Search This Blog

Sunday, 9 January 2011

Diary Entry and letter Home - 9th January, 1916

Diary Entry

A very quiet day was spent at the guns, with quite a nice sunny day and no shells, not even a whizbang. No. 6 gun pit is finished. It looks really fine and would take a lot of penetrating.

Letter Home 

Dear Mother,

It has come round to mail day once more. It is jolly hard to remember what day it is out here, as one is the same as another.

Boschey has been treating us rather badly lately with shells. I think I told you last week that he knocked out our two brigade headquarters. On Tuesday he started with a very good line for our battery with 5.9s and crept right over the crest, until he pulled one right against No. 48 aiming post, which is about 50 yards in front of the gun pit, and then for some unknown reason he stopped. One of our aeroplanes appeared on the scene and I think it must have frightened Boschey, as a plane can always see the flashes of the guns and, if they once do that and we get a bearing on their battery, we get our heavies onto them and try to lay them out. That same afternoon, Boschey got a 10 cm gun to work on a hows battery behind us and gave it to them hot. Again, they made wonderful shooting. There were a few casualties – two killed and seven wounded.

It was very interesting to watch it all from our telephone dugout. They got two direct hits on a house there, and you could see the poor men hurrying out like rabbits.

On Friday, the 10 cm gun came a little closer to us and was playing over our No. 1 gun and the new Horse Artillery battery, who only took up positions the night before. One shell luckily just shaved the roof of No. 1 gun pit. It went through a wall three yards in the rear and exploded, wounding two men. One poor chap was very badly hit and looked pathetic going past. We were lucky, as we had a lot of men working on No. 1 pit when they burst a shell over them but the bullets all went over their heads. Three more men were in the garden at the time, and the shrapnel fell all round them but did not touch one of them. On Saturday - that is, yesterday - Bee and I were up in the O.B. and spent two and a half hours in the cellar, as Boschey was combing our hair with 5.9 inch hows – and he even got one into the sandbags at the base of the building, but it did not explode. The 5.9 is a dear old thing. You hear it wobbling through the air for about 10 seconds before it arrives. It bursts on percussion, making a regular noise like K-r-r-r-upp (the maker) and a tremendous lot of black smoke is made when the shell explodes. That is why they were named coal boxes, I think. The splinters from these shells fly in a radius of about 350 yards, so that if you are 100 yards away and lie flat you are safe enough. Today, I have had a quiet day at the guns for a change. Tomorrow, I go to B├ęthune on an Infantry course, the same kind of show as Bee was on, so I'm not expecting to enjoy my fortnight much, although it will be a change from the firing line. One soon realises how the men's nerves go under shellfire, although my experience is only slight.

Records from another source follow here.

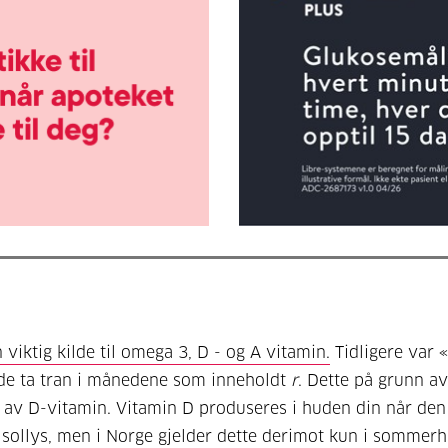
 viktig kilde til omega 3, D - og A vitamin.
Tidligere var 
de ta tran i månedene som inneholdt
r
. Dette på grunn av
 av D-vitamin. Vitamin D produseres i huden din når den 
r sollys, men i Norge gjelder dette derimot kun i sommerh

Well, there is nothing but shelling in this - but there is nothing else to write about much.



  1. 'The 5.9 is a dear old thing' brought a smile to my face. However, other than that, this is a quite subdued, even depressed, letter home.

    The fact that he is getting an insight into the reactions to shell-shock is interesting, in itself. Last night, I came across a site of colour photos from France during WW1. They were interesting to look over, but I could not find any relevant to EWM's situation/location.

  2. Just thinking of receiving this letter from a mother's point of view with two sons in the danger zone. How terrified for them she must have been.

  3. Yes, that is in the back of my mind all the time. However, I would prefer the letter and for it to be accurate than 'for a mother's eyes'.

  4. Hello Blip, I hope you had a good time in Argentina. I mentioned to Julie a while back that I asked mum what she thought her grandmother felt when she got these letters and she said, 'I'm fairly certain she didn't think any of those three boys were going to come back alive.'

  5. My impression, re the mention of shell shock, Julie, is that most of the time my grandfather tries to keep it all pretty factual and maintains a fairly chipper mood in the diary and letters, but just occasionally a little glimpse of his mostly well hidden darker fears comes through - as when he said something about this Christmas being one he'll remember for years - provided he gets through all right. Most of the time he doesn't allow such a possibility and all its implications to get too near the surface of his mind, I suspect.